A significant association between combined genotypes of AT1R AC/ AT2R AG and PE has been outlined in our study. In line with this finding, Akbar et al. have reported an association of combined AT1RAC/AT2RAG variants in preeclamptic Afro-Caribbean toward healthy pregnant women (8). The combination of these SNPs in several genes may synergically raise the preeclampsia risk (6). Our results are consistent with mentioned studies.
Since hypertension is one of the main symptoms of preeclampsia and the rennin-angiotensin system has an important role in blood pressure regulation, genetic factors such as various SNPs in different RAS genes may affect its expression leading to blood pressure and susceptibility to preeclampsia. Regarding these reasons, numerous studies about RAS gene's polymorphisms especially, AT1R, AT2R, and PE have been performed, and confusingly, the results are controversial.

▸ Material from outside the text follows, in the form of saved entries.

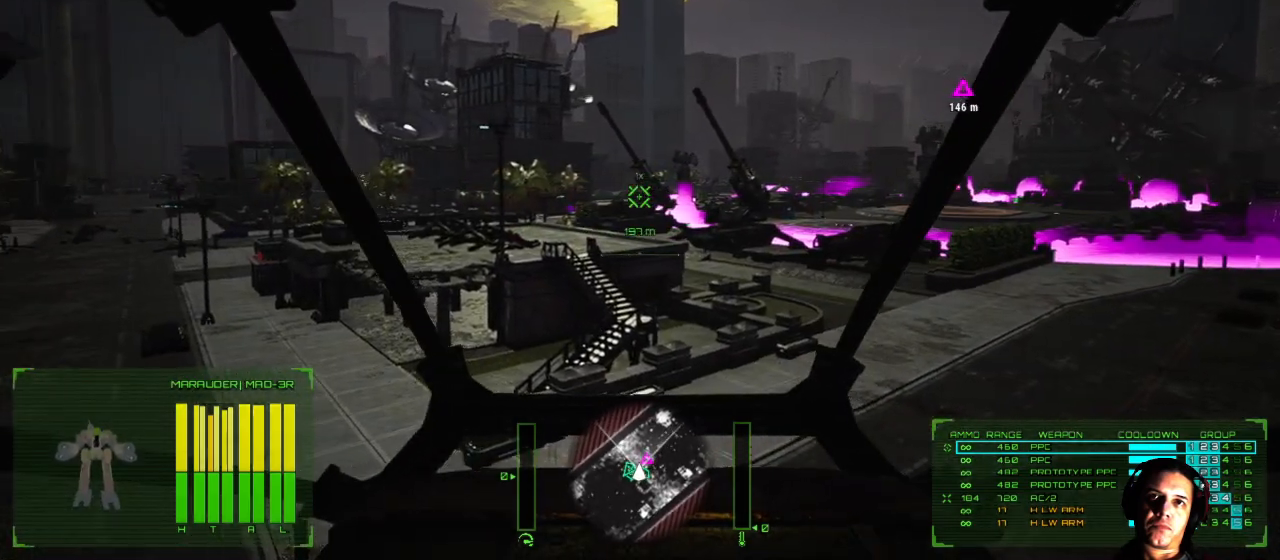
{"buttons": [], "left_stick": "center", "right_stick": "right", "events": [[167, "right_stick", "right"]]}
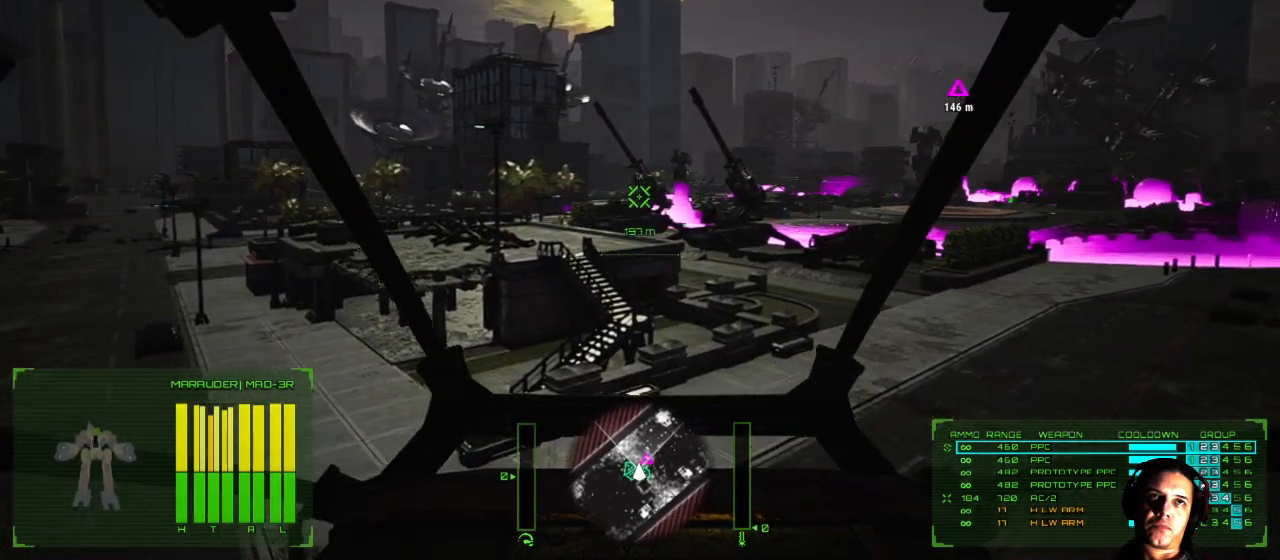
{"buttons": [], "left_stick": "center", "right_stick": "center", "events": [[17, "right_stick", "center"], [333, "L2", "down"], [450, "L2", "up"]]}
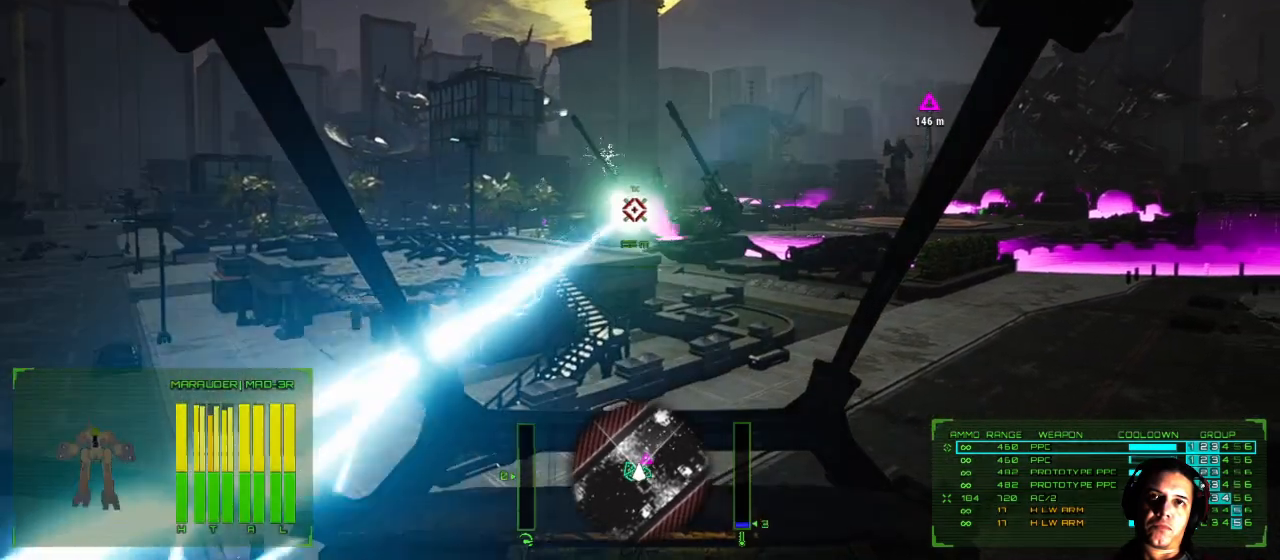
{"buttons": [], "left_stick": "center", "right_stick": "right", "events": [[367, "right_stick", "right"]]}
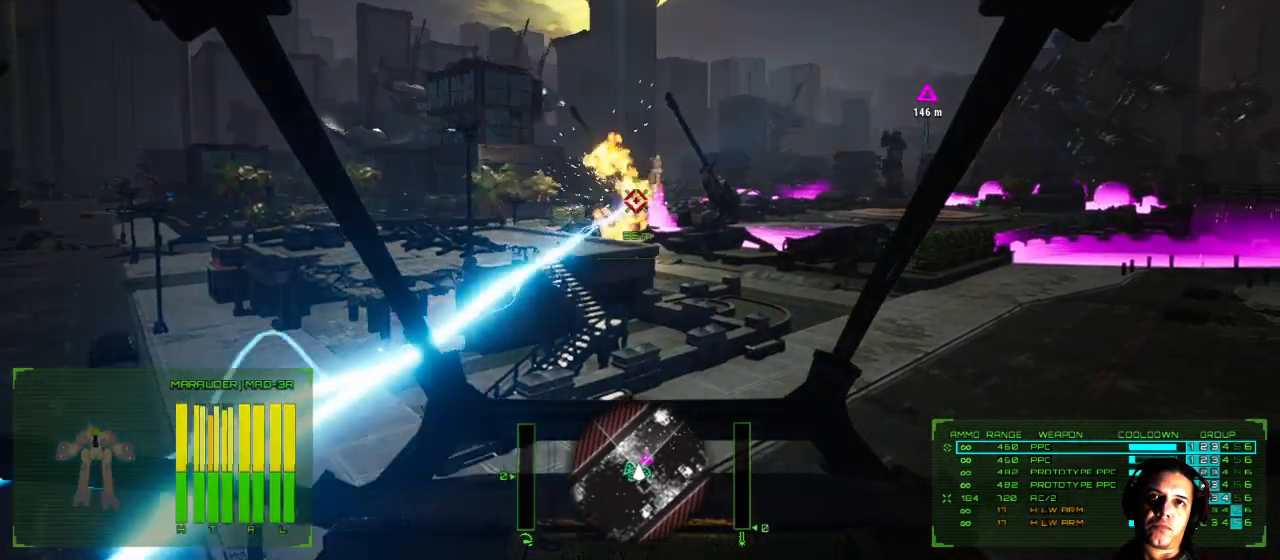
{"buttons": [], "left_stick": "center", "right_stick": "center", "events": [[450, "right_stick", "center"]]}
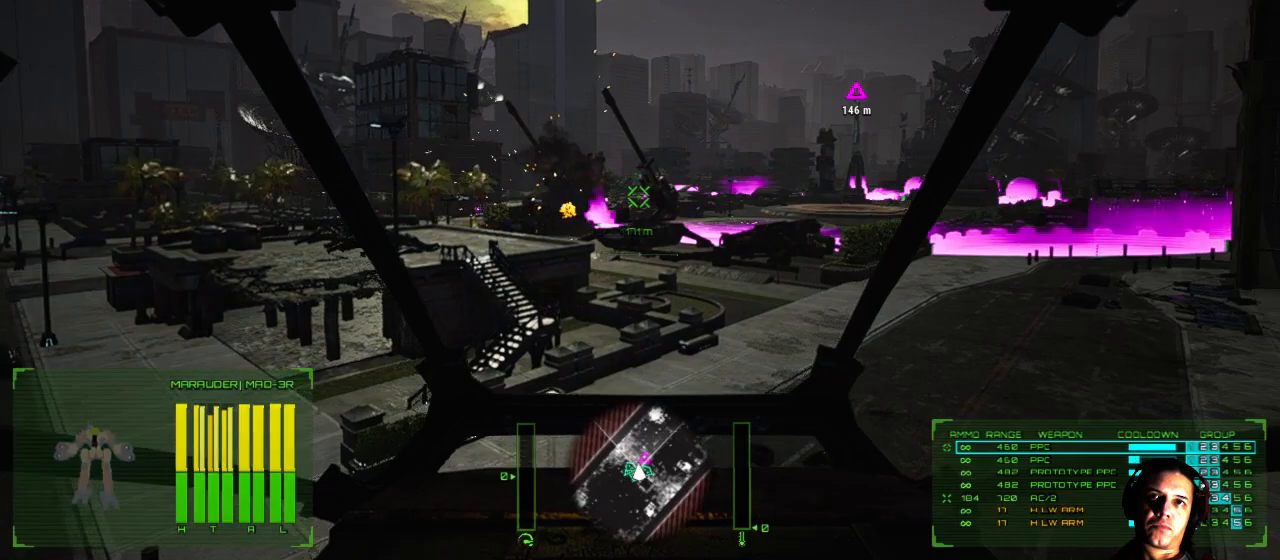
{"buttons": [], "left_stick": "center", "right_stick": "left", "events": [[217, "L2", "down"], [367, "L2", "up"], [367, "right_stick", "left"]]}
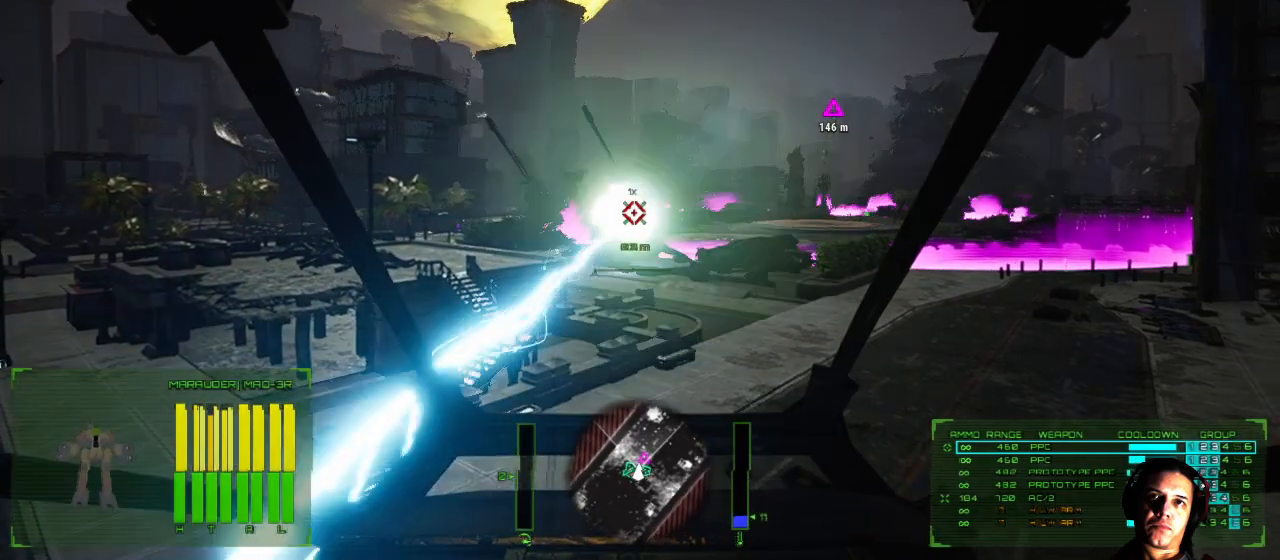
{"buttons": [], "left_stick": "center", "right_stick": "left", "events": []}
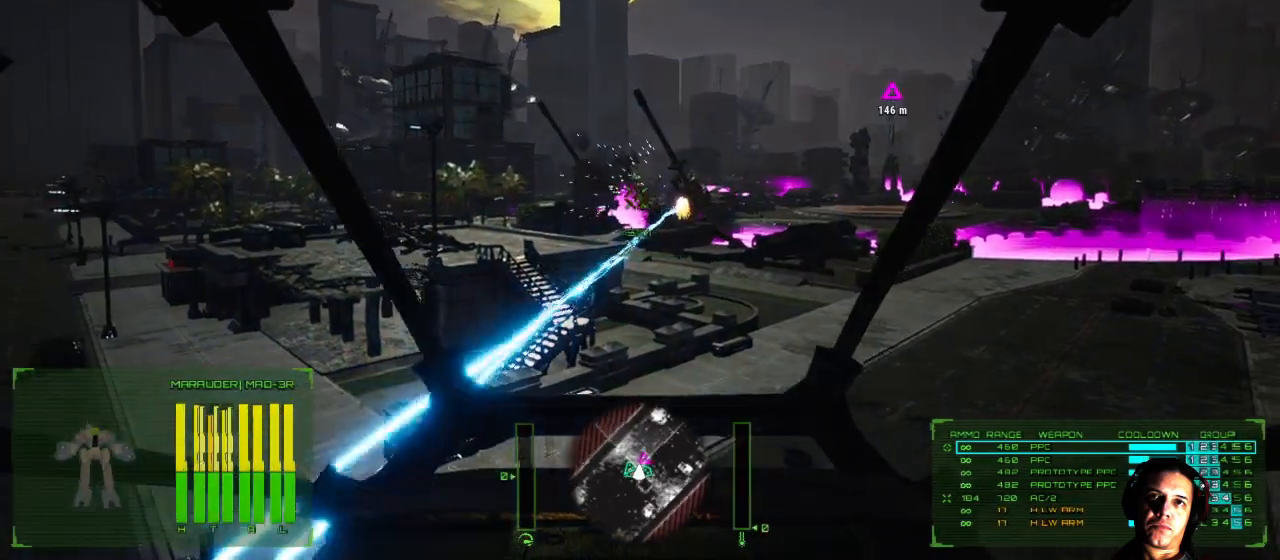
{"buttons": [], "left_stick": "center", "right_stick": "right", "events": [[183, "right_stick", "center"], [250, "L2", "down"], [317, "L2", "up"], [383, "right_stick", "right"]]}
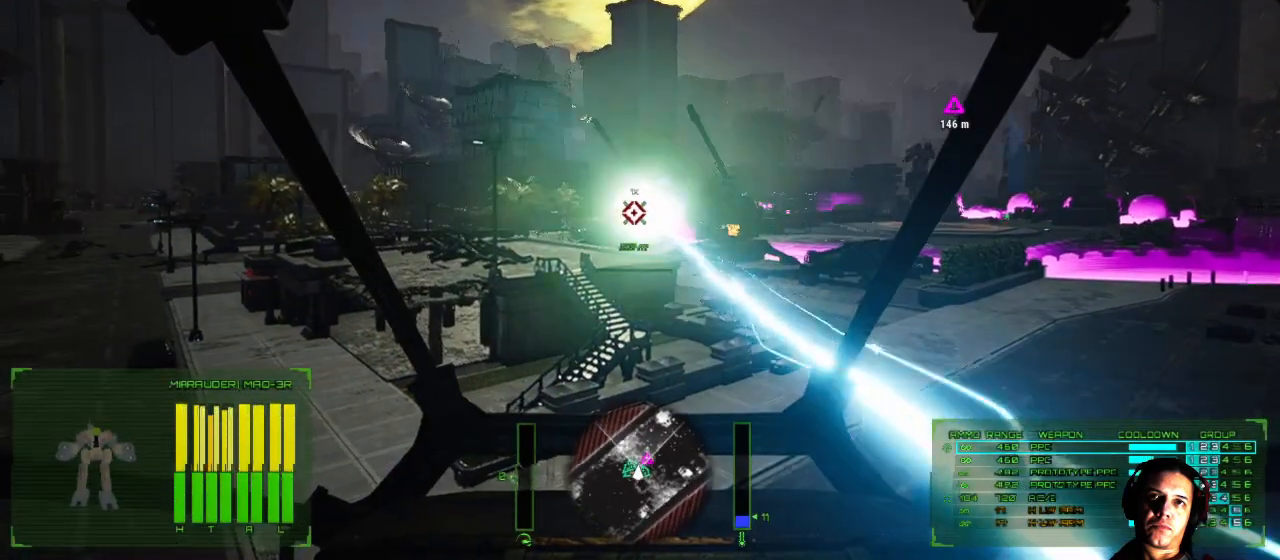
{"buttons": [], "left_stick": "center", "right_stick": "right", "events": []}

Small sample size and lack of studies regarding the functional mechanisms of AT1R, AT2R polymorphisms are two main limitations of this study.
The results of the present study indicated that none of the studied polymorphisms alone are associated with PE but the combination of two polymorphisms might be associated with susceptibility to PE in Iranian women. It seems that the combination of genetic polymorphisms within different important genes, including AT1R and AT2R, might account as genetic factors for susceptibility to PE. A comprehensive study of combination polymorphisms within various genes may provide more information about the genetic causes of preeclampsia in the future.
Conflict of Interest0.01>
The author(s) declared no potential conflicts of interest with respect to the research, authorship, and/or publication of this article. This study was financially supported by Grant no. 5876 from Shiraz University of Medical Sciences.